Now, I'm a huge critic of the multiple serial failures of political leadership of my city, Baltimore. It's downright disgusting.
But I don't ascribe it to "socialism".
That's the right wing media approach to try to divide us by race and demography.
No interest in actual solutions.
And it's code for race.
Ugly and stupid, but effective for sharpening viewer outrage.
Or these real estate developers "fix" the problem by taking over.
New Orleans' Lower Ninth Ward targeted for gentrification: 'It's going to feel like it belongs to the rich'
Basic services remain hard to find in the hardest-hit neighborhood during Hurricane Katrina but white millennials are driving up real estate prices. The latest development: a condo complex on the site of a bulldozed school
https://www.theguardian.com/us-news/201 ... rification
I'll take somewhat of the 'counter' on this one, as I think some folks may misunderstand "gentrification" and potential "displacement" effects as synonymous.
I did my senior honors thesis way back in 1980 on this topic. I was a Government major with additional Urban Studies and Public Policy certificates. My thesis took the, at the time, unpopular position in the academic world that market forces we label "gentrification" were a very necessary and efficient part of urban renewal and revitalization, badly needed in the wake of 'white flight' in the '60's and early '70's. My professors in the Urban Studies dept were a bit horrified by my pro-capitalism approach to the question. At the time, remedies like rent control were in vogue (a disastrous program of good intentions gone awry).

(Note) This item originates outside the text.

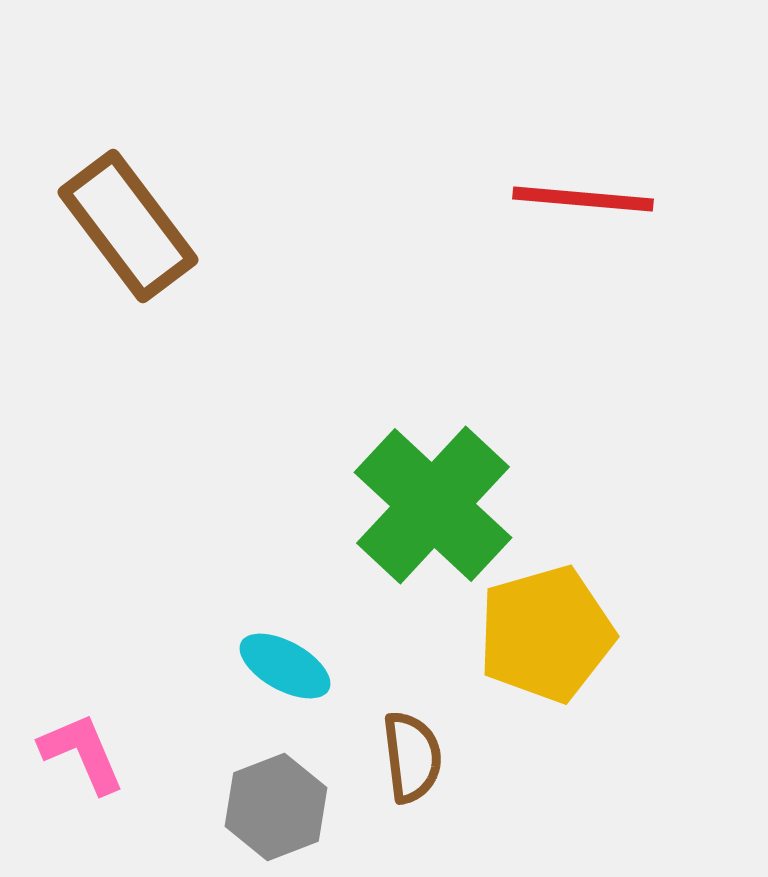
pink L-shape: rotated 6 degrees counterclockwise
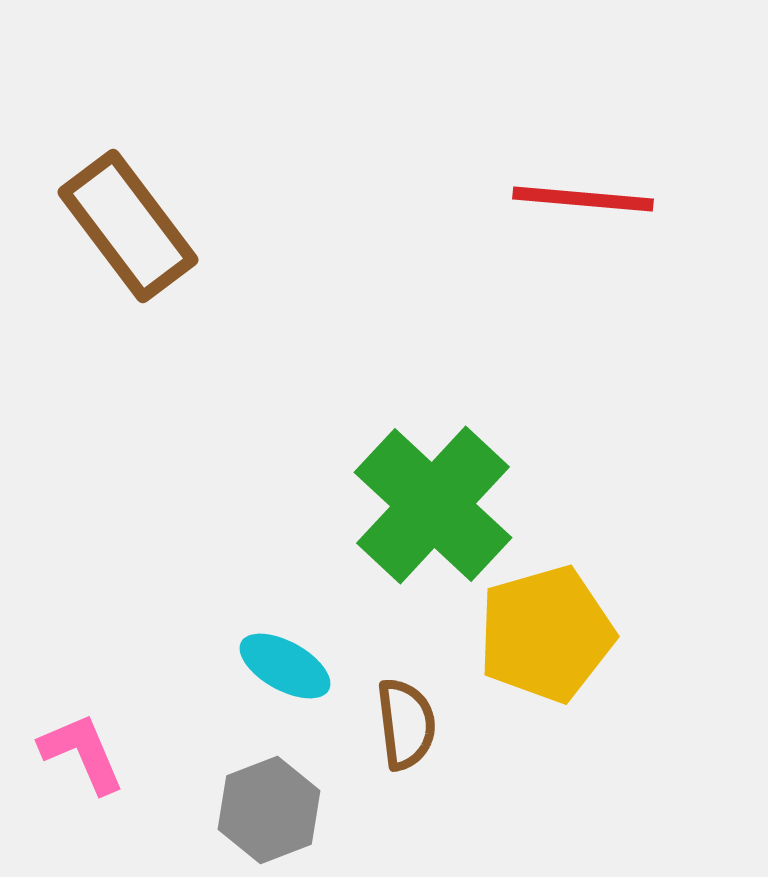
brown semicircle: moved 6 px left, 33 px up
gray hexagon: moved 7 px left, 3 px down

I had worked during an off term in the Dollar House Program in Baltimore, Mayor Schaefer administration, and seen first hand the revitalization of neighborhoods, and resultant increased tax base, through that program. Black families, white families, whatever, were given the opportunity to take on abandoned homes with a commitment to invest their sweat and dollars and then live in the homes no less than 5 years. Otterbein, Federal Hill, Canton...all sparked by that program.

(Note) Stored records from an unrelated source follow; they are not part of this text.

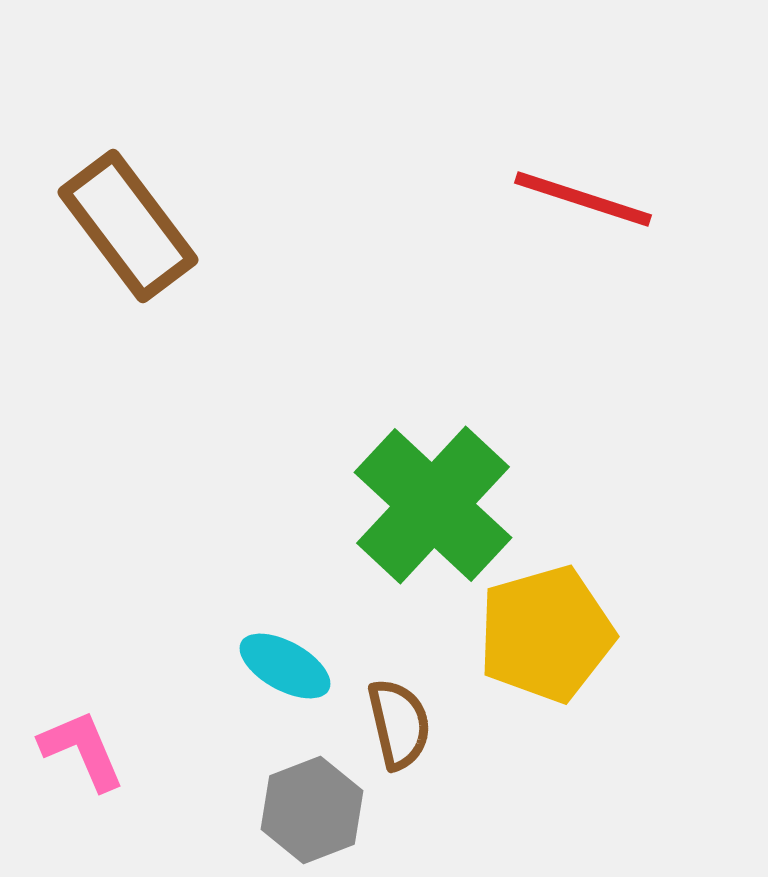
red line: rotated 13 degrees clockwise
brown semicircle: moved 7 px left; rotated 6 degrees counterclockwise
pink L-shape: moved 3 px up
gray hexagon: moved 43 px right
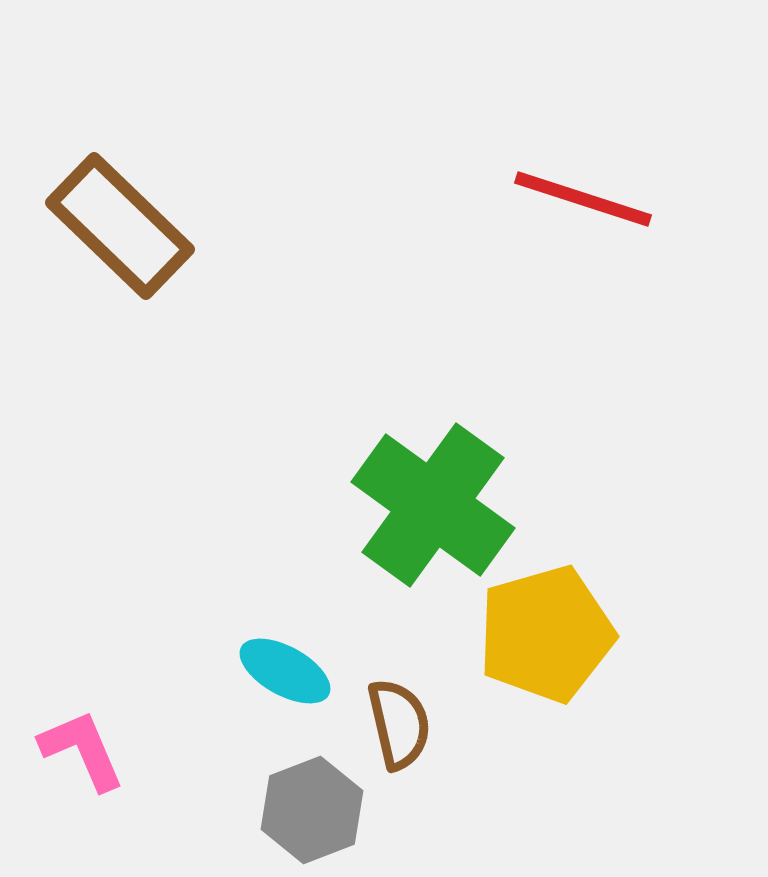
brown rectangle: moved 8 px left; rotated 9 degrees counterclockwise
green cross: rotated 7 degrees counterclockwise
cyan ellipse: moved 5 px down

I argued that cities need a constant turnover of people and capital in order to maintain their vitality and tax base. Healthy neighborhoods are in a constant state of flux and turnover in which their population does not decrease nor lessen in economic means. However, various traumas can disrupt neighborhoods and near entire cities, whether the loss of the largest employers or race riots or other factors, and a neighborhood or city as a collection of such can 'tip' into decline. The loss of tax base leads to degradation of services like school, health, police, etc. Further flight.
Conversely, public policies can encourage the trends in the reverse direction, leading to a tipping point at which market forces take over.
Which is not to say that this process of turnover does not cause potential disruption and 'displacement'. Sound public policy addresses these effects proactively, but not with policies that prevent the positive market forces. Ensuring access to more affordable housing, subsidized as necessary for those with less means or the elderly are essential to creating a positive momentum in which the positive effects of revitalization and increased tax base are enjoyed only by the 'gentrifiers'. Social services, employment training, school improvement, policing can all be designed to respect and benefit the least economically capable, and affordable by virtue of the increased tax base.
This is entirely possible to do when the public policy emphasis is on neighborhoods, not tax breaks for major commercial development projects. The latter tend to have grossly disproportionate power in most Mayor's offices (and campaign coffers) versus the dispersion of neighborhood investments. This has nothing to with party or conservative versus liberal social views.
Lots more to say on the topic.
On New Orleans, I don't know enough about the facts to speak authoritatively about their policies and/or lack of policies, but the encouragement of gentrification is not a per se mistake...however, there's apparently a potentially valid critique of how well they've addressed rebuilding of social infrastructure like schools, etc. Racial dynamics can easily get mixed up in this sort of thing.